Ukraine’s suit of moral armor against Russia

The hot conflict in Ukraine has forced that country to seek legal help from the UN’s highest court. In a suit against Russia, it hopes to expose the truth about the Kremlin’s role in the killing of civilians in Ukraine.

AP Photo
Ukraine's Deputy Foreign Minister Olena Zerkal, second left, and Ukraine's agent Vsevolod Chentsov, left, wait for the start of proceedings at the International Court of Justice in The Hague, Netherlands, March 6, 2017. Ukraine is taking Russia to the United Nations' highest judicial organ, accusing Moscow of financing separatist rebels and racially discriminating against ethnic Tartars and Ukrainians in the annexed Crimea peninsula.

For a country under attack since 2014 from Russian-backed forces, Ukraine certainly has faith in the power of moral law. On March 6, it opened a legal case against Russia in the International Court of Justice (ICJ). The suit seeks remedies for the killing of civilians in Ukraine based on several international laws. Merely convincing the United Nations’ highest court of such atrocities could help put a needed spotlight on President Vladimir Putin’s role in this hot conflict.

“Truth is stronger than arms!” Ukrainian President Petro Poroshenko wrote on his Facebook page as the court case opened before 16 judges in The Hague. Russia’s forceful taking of the Crimean Peninsula three years ago and its ongoing military support of separatists in eastern Ukraine have challenged the security order in Europe at its core.

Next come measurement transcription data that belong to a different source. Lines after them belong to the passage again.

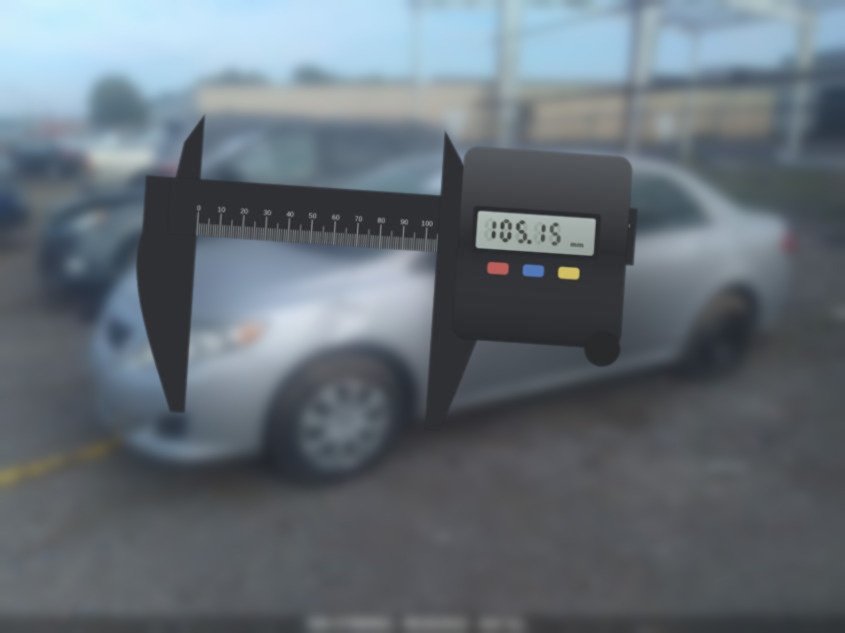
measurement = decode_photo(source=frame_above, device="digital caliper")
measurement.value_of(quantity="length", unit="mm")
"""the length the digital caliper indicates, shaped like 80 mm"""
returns 105.15 mm
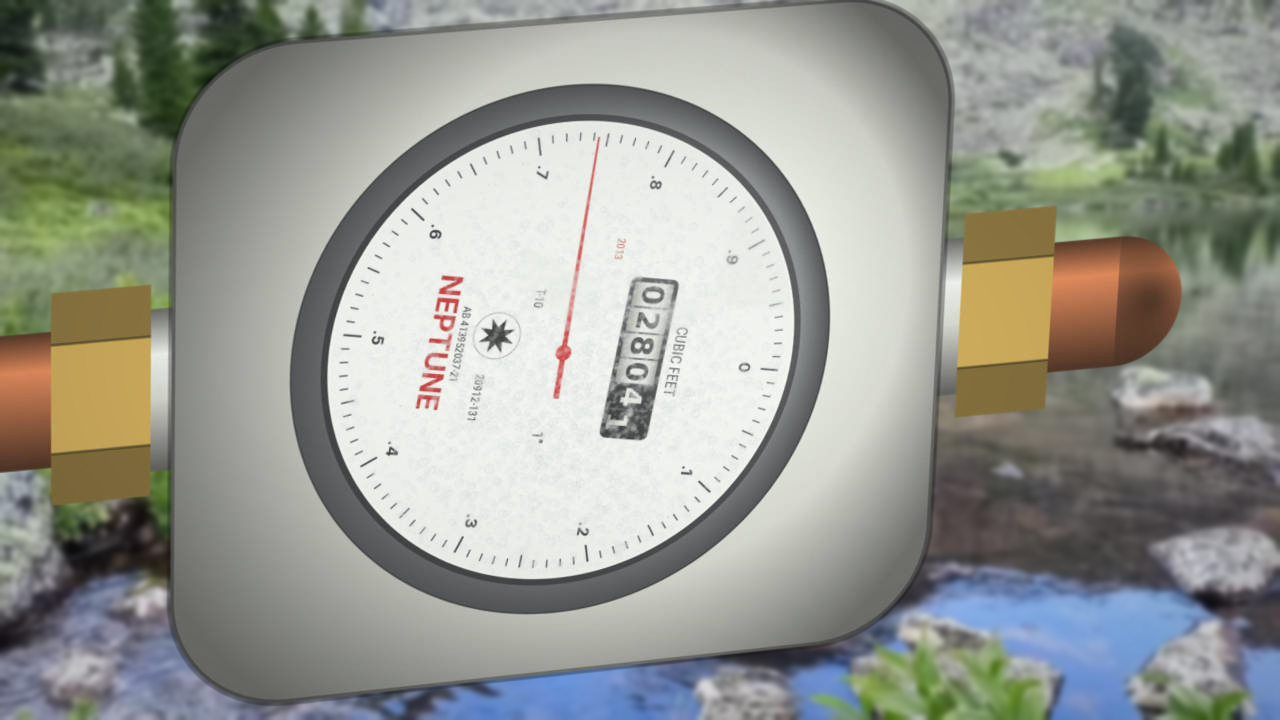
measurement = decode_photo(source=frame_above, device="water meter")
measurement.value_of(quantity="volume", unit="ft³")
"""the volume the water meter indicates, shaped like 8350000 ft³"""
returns 28040.74 ft³
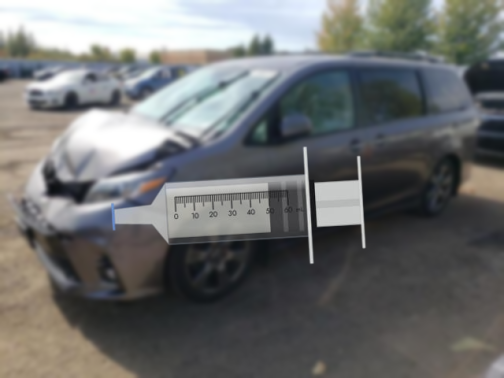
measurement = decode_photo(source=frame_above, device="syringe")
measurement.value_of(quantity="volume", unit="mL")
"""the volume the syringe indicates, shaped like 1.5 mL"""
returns 50 mL
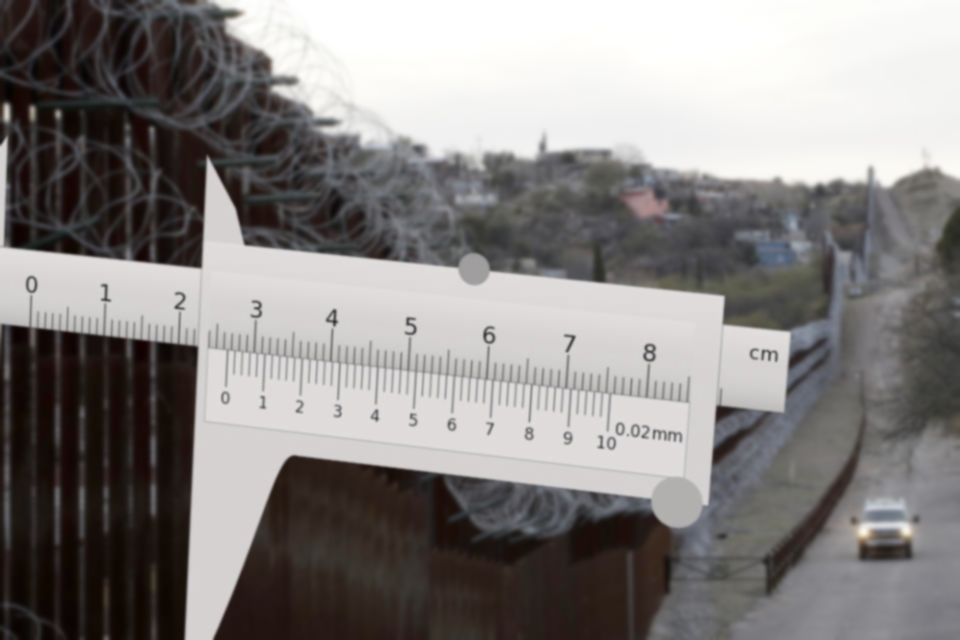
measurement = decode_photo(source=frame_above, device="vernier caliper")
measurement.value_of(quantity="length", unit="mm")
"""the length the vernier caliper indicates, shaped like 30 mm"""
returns 26.5 mm
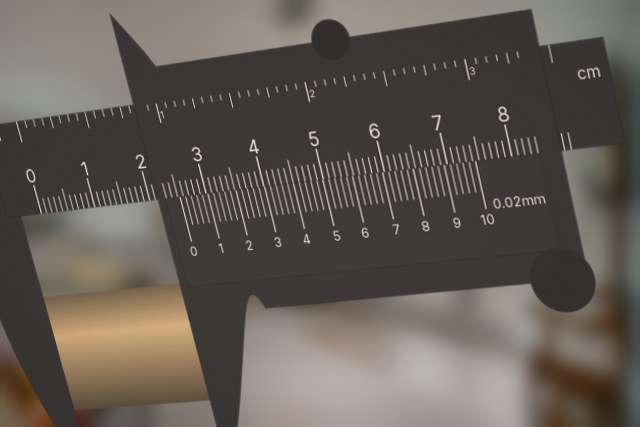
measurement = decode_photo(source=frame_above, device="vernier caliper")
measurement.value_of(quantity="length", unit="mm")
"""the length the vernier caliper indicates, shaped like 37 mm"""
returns 25.4 mm
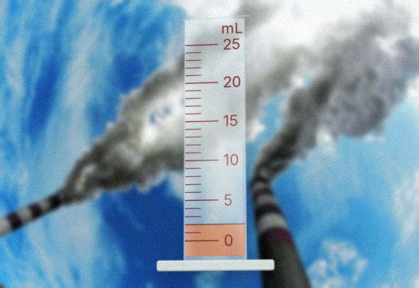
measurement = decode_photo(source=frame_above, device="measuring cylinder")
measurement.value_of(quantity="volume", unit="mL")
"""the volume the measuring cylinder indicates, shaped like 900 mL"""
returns 2 mL
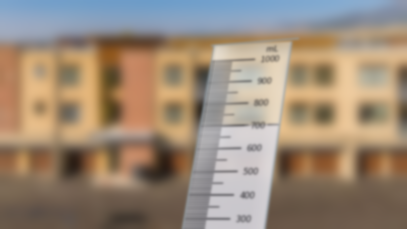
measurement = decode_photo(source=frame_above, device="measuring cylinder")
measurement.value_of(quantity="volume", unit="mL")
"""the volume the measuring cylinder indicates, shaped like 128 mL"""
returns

The court case is an attempt to restore the Continent’s moral norms, such as respect for territorial integrity, that have kept Europe at peace for decades.

Russia is a party to the ICJ and obliged to follow its rulings. Ukraine’s suit also seeks remedies for the downing of Malaysia Airlines Flight 17 in 2014, which killed 298 passengers and crew. An investigation led by the Netherlands found the plane had been shot down with a Russian-made missile from an area controlled by pro-Russian forces. The suit also calls on Russia to end discrimination against the non-Russian minorities in Crimea.

The EU has already imposed economic sanctions on Russia for its actions in Ukraine but with little effect so far on Kremlin behavior. If the ICJ decides in Ukraine’s favor, it could deliver a blow to Russia’s reputation. Mr. Putin’s aggressive meddling in European elections, as well as Russian hacking in last year’s American presidential campaign, has begun to backfire on him.

Putin may now realize that Russia needs to use “soft power” to achieve its objectives in Europe. Last week, for example, he finally admitted that Russian athletics had engaged in large-scale doping at international competitions. Russia’s anti-doping system had failed, he said, adding that it was “our fault and we should acknowledge it.” His admission may help persuade Olympic organizers to allow Russian athletes to participate in future Games.

If Ukraine’s president is right, a court’s recognition of the truth about Russian-backed violence in his country may be an effective weapon. Exposing a grievous error against the light of universal justice is a way to triumph over it.